Ицик Фиртель был еврей. Почти анекдотической наружности – такими евреев изображали в школьных учебниках биологии, по которым ещё недавно учился Хайнц. Кучерявый, клювастый, с небрежно брошенной в треугольное лицо горстью веснушек, больше напоминавших пятнышки грязи, с многовековой семитской тоской в больших глазах цвета крепкого чая, узкоплечий, тонкокостный и ужасающе худой – он напоминал марионетку типа «еврейский скрипач» из кукольного театра, у него и движения были под стать, непредсказуемые и отрывистые. Только Фиртель был не скрипач. Он, по его собственным словам, подвизался в разных учреждениях в качестве лаборанта – сначала на воле, потом за колючей проволокой, – и казалось, родился в сломанных очках, кое-как подлатанных с помощью разномастных кусков проволоки. Прошлое его было туманным; единственное, что он любил рассказывать о себе – точнее, о своих предках, – как полтора века тому назад новопринятый закон Австрийской империи обязал его прапрадеда, мелкого неудачливого торговца, взять наследственную фамилию. Чиновники драли с евреев взятки за право носить благозвучные фамилии, и так как прапрадед наскрёб только четверть необходимой суммы, расположенные в тот день к юмору члены комиссии увековечили сей факт, наградив торговца фамилией Фиртель [11] .
11
Viertel (нем.) – четверть.
– У нас тут вроде алхимической лаборатории, – сказал Фиртель Хайнцу в первый день. – Ничему не удивляйся. Если пошлют работать на нижние ярусы – сразу сказывайся больным. Туда ходить опасно: сильное излучение. Видел бараки у подножия горы? Там мы живём. В бараке не болтай, всё прослушивается. Если кто будет предлагать бежать – не обращай внимания, это провокаторы. Отсюда не убежишь.
– Может, я сам провокатор, – хмуро заметил Хайнц.
– Провокаторов насчёт нижних ярусов я никогда не предупреждаю, – ухмыльнулся Фиртель, и Хайнц невольно проникся к нему симпатией.
В представлении Хайнца любые разговоры с евреем отдавали чем-то глубоко запретным. От детских книжек, где еврея сравнивали то с паразитом, то с ядовитым грибом, до занятий по расологии в старших классах – всё должно было привить немецкому школьнику чувство «расового превосходства». Ты – лучший. Ты – представитель величайшего народа земли. Евреи – зло. Полная твоя противоположность. Евреи не считались людьми – они, согласно пропагандистским выкрикам, были «вшами на теле общества», «погибелью», «врагами немецкого народа». Им запрещено было сочувствовать.

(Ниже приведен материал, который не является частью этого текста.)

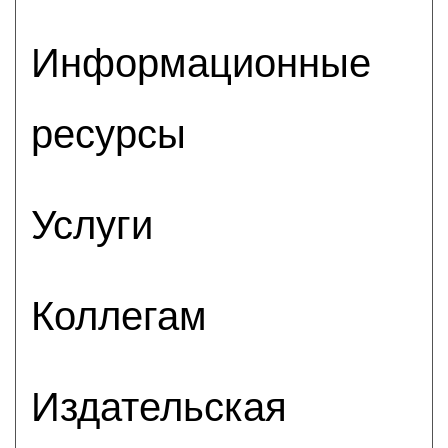
Информационные
ресурсы
Услуги
Коллегам
Издательская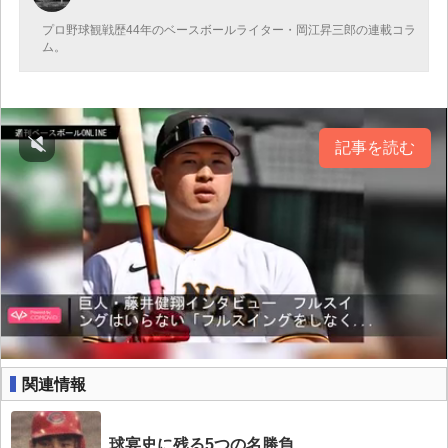
プロ野球観戦歴44年のベースボールライター・岡江昇三郎の連載コラ
ム。
記事を読む
関連情報
球宴史に残る5つの名勝負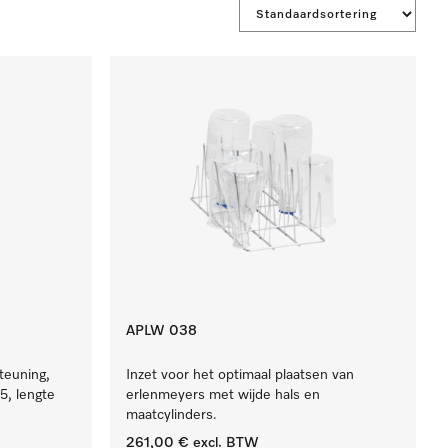
APLW 038
teuning,
Inzet voor het optimaal plaatsen van
5, lengte
erlenmeyers met wijde hals en
maatcylinders.
261,00 €
excl. BTW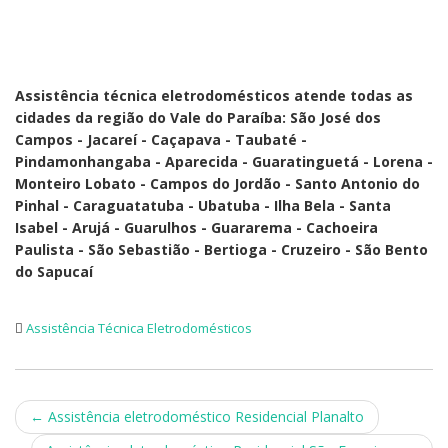
Assistência técnica eletrodomésticos atende todas as
cidades da região do Vale do Paraíba: São José dos
Campos - Jacareí - Caçapava - Taubaté -
Pindamonhangaba - Aparecida - Guaratinguetá - Lorena -
Monteiro Lobato - Campos do Jordão - Santo Antonio do
Pinhal - Caraguatatuba - Ubatuba - Ilha Bela - Santa
Isabel - Arujá - Guarulhos - Guararema - Cachoeira
Paulista - São Sebastião - Bertioga - Cruzeiro - São Bento
do Sapucaí
Assistência Técnica Eletrodomésticos
Post
←
Assistência eletrodoméstico Residencial Planalto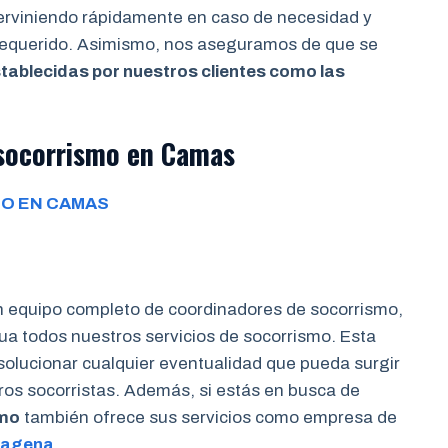
terviniendo rápidamente en caso de necesidad y
 requerido. Asimismo, nos aseguramos de que se
tablecidas por nuestros clientes como las
 socorrismo en Camas
O EN CAMAS
n equipo completo de coordinadores de socorrismo,
a todos nuestros servicios de socorrismo. Esta
 solucionar cualquier eventualidad que pueda surgir
tros socorristas. Además, si estás en busca de
smo
también ofrece sus servicios como empresa de
tagena
.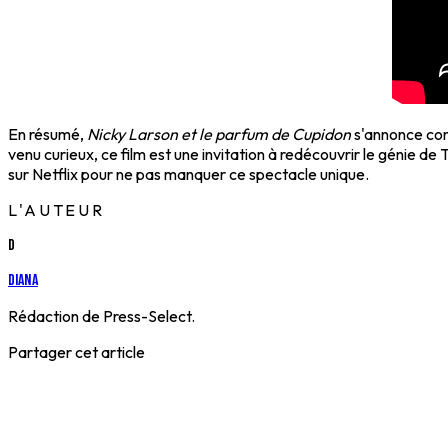
En résumé,
Nicky Larson et le parfum de Cupidon
s'annonce com
venu curieux, ce film est une invitation à redécouvrir le génie de
sur Netflix pour ne pas manquer ce spectacle unique.
L'AUTEUR
D
Diana
Rédaction de Press-Select.
Partager cet article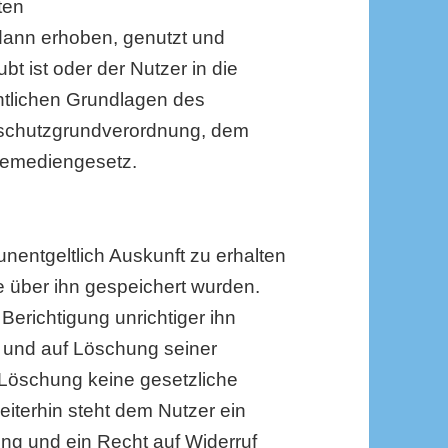
ten
ann erhoben, genutzt und
t ist oder der Nutzer in die
chtlichen Grundlagen des
nschutzgrundverordnung, dem
lemediengesetz.
unentgeltlich Auskunft zu erhalten
 über ihn gespeichert wurden.
Berichtigung unrichtiger ihn
 und auf Löschung seiner
Löschung keine gesetzliche
iterhin steht dem Nutzer ein
ng und ein Recht auf Widerruf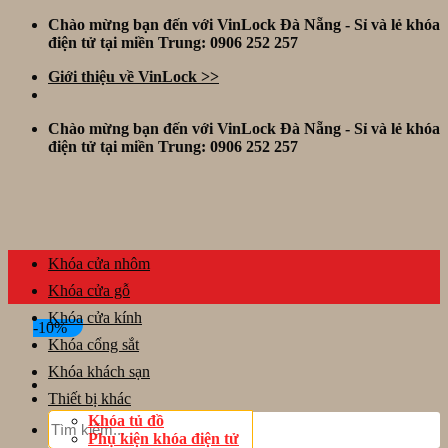
Skip
Chào mừng bạn đến với VinLock Đà Nẵng - Sỉ và lẻ khóa
to
điện tử tại miền Trung: 0906 252 257
content
Giới thiệu về VinLock >>
Chào mừng bạn đến với VinLock Đà Nẵng - Sỉ và lẻ khóa
điện tử tại miền Trung: 0906 252 257
Khóa cửa nhôm
Khóa cửa gỗ
Khóa cửa kính
-10%
Khóa cổng sắt
Khóa khách sạn
Thiết bị khác
Tìm
Khóa tủ đồ
kiếm:
Phụ kiện khóa điện tử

За любую помощь евреям, даже за краткий разговор с кем-нибудь из них на улице, можно было запросто угодить по доносу в концлагерь – как «еврейский прислужник, лишённый человеческого достоинства». Но скандировать речёвки в гитлерюгенде и смотреть «врагу» в усталые, вполне человеческие глаза – между тем и этим, как оказалось, лежала пропасть.
Первое, чем Ицик Фиртель удивил Хайнца, – он с полнейшим безразличием отнёсся к тому факту, что Хайнц раньше служил в войсках СС. Второе – Фиртель отличался сказочным везением. Только на памяти Хайнца, за месяц их знакомства, Фиртеля должны были раз десять казнить, потому как он то совершенно непостижимым образом оказывался в помещениях, куда заключённым не было ходу, то лепил дерзости начальству, и всё это у него выходило так нелепо и неуклюже, что в лаборатории его, по-видимому, считали кем-то вроде местного сумасшедшего и по совместительству живым талисманом – Фиртель присутствовал на всех важных опытах. Когда он со свойственным ему пессимизмом предсказывал провал, опыты удавались лучше некуда.